Spokesman for Mayor Peduto, communications manager Tim McNulty said he will sign the bill between tomorrow and sometime next week. The new laws would take effect immediately.

Pittsburgh city council voted 7-2 in favor of the bill introduced by Councilman Dan Gilman earlier this month. Councilwoman Darlene Harris and Councilman Daniel Lavelle voted against it.

The current rules require that food trucks move from metered spaces every 30 minutes, while the new ordinance will allow food trucks to park in those spaces for as long as four hours, provided their license is current and they have passed Allegheny county health inspection.

Interested vendors can apply for permits, which will cost $1,200 a year, at the city’s Department of Permits, Licenses and Inspections office. How soon they’ll become available and the turnaround time for processing has not yet been determined.

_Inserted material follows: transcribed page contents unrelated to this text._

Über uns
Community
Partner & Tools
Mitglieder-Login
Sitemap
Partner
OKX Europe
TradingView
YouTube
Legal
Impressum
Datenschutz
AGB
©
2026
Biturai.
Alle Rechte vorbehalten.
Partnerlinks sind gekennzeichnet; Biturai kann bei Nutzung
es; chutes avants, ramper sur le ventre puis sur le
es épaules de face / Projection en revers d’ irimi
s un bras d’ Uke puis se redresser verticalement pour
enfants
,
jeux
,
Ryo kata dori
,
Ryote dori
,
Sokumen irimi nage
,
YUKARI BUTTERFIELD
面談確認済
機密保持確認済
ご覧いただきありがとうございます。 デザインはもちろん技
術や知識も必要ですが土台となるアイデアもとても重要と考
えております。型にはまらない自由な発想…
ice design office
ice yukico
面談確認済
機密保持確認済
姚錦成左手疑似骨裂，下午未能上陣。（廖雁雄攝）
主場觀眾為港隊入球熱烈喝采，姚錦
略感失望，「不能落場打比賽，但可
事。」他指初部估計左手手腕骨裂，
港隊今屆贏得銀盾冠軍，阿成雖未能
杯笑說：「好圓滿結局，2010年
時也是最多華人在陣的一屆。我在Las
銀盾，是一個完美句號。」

“It’s great to see politicians at work to help transform this city in small ways that will make it a little more interesting to live in,” said James Rich, proprietor of PGH Taco Truck.

Mr. Rich, who rolled out his food truck in January 2013, has been an outspoken advocate for changes in legislation.

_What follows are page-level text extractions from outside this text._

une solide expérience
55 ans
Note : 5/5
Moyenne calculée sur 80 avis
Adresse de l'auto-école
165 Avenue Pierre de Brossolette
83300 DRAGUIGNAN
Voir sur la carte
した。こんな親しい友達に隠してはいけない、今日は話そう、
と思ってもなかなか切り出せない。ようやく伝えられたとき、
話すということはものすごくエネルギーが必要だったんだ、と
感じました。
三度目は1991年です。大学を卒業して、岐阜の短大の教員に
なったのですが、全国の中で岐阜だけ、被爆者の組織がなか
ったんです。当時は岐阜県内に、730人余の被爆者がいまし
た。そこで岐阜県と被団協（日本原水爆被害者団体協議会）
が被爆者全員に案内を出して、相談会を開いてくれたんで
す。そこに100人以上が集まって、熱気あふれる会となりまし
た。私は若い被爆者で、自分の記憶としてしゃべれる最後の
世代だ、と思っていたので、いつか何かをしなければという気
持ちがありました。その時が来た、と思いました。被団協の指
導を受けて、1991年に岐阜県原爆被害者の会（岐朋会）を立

“For me, that means being able to do what I’ve been doing for three years without looking over my shoulder,” he said.

Not everyone is pleased by the impending changes.

“Food trucks provide variety and convenience in areas or at events that lack good dining options. They also cast Pittsburgh in a more cosmopolitan light,” said Herky Pollock, executive vice president of commercial real estate firm CBRE and a partner in Burgatory.

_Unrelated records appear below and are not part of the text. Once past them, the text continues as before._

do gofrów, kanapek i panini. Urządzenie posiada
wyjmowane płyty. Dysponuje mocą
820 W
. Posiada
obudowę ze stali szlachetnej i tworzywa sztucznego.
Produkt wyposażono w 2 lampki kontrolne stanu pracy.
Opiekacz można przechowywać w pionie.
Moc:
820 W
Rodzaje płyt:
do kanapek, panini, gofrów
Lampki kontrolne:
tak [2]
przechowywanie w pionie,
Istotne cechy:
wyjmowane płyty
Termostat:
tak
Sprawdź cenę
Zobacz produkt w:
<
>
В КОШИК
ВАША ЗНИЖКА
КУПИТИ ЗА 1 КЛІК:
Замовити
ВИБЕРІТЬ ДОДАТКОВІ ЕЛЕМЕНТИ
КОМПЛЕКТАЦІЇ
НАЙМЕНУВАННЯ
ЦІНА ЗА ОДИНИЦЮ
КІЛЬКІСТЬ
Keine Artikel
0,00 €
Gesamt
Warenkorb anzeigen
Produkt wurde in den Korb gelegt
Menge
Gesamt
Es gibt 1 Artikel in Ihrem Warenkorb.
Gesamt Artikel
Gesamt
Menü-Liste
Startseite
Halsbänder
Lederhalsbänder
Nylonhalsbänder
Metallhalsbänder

He pointed out that under the updated ordinance, food trucks would be able to park right in front of a similar business or restaurant, undercutting prices because they have lower labor costs, start-up costs and utility costs. And they don’t pay rent.

“Imagine, if you would, if a hot dog truck were to open directly in front of Franktuary or a bakery truck directly in front of Prantl’s or a pizza truck in front of Mineo’s or a burger truck in front of Burgatory,” he said. “It simply is not fair or equitable that an establishment has substantial overhead and yet the competition can simply drive up and park.”

“I received dozens of emails and petition signatures from restaurant owners in support of the legislation, said Mr. Gilman. “I would hope all food truck operators would be considerate of other business owners and work with both brick and mortar restaurants and other food trucks to make sure that all businesses can thrive.”

“The perception goes both ways, that one is easier than the other,” said Tim Tobitsch, partner in Franktuary, with locations in Market Square and Lawrenceville, who, with his partner, Megan Lindsey, rolled out the Franktuary truck in 2010.

“The way they operate is very different,” he said. “The only similarity is that they both sell food.”

He pointed out that food trucks don’t have seats, heat or air conditioning and that they have a limited amount of food compared to a restaurant.

He said his company’s food truck helps build the Franktuary brand. And sales are better when the truck changes locations rather than parking in the same spot every day.

“Food trucks play a similar role as a competing restaurant next door,” he said. “If a restaurant’s product is good, it should not have a problem attracting customers.”

He cited “the gas station effect,” comparing gas stations clusters on certain intersections to restaurant rows.

Because restaurants are clustered together, sales are higher. He said he sees it in Lawrenceville and hopes to see it in the newly-opened Franktuary in Market Square.

“People know to go to Lawrenceville for food now,” he said. “So with Franktuary next to Coca Cafe and Piccolo Forno, our proximity to each other benefits all of us.”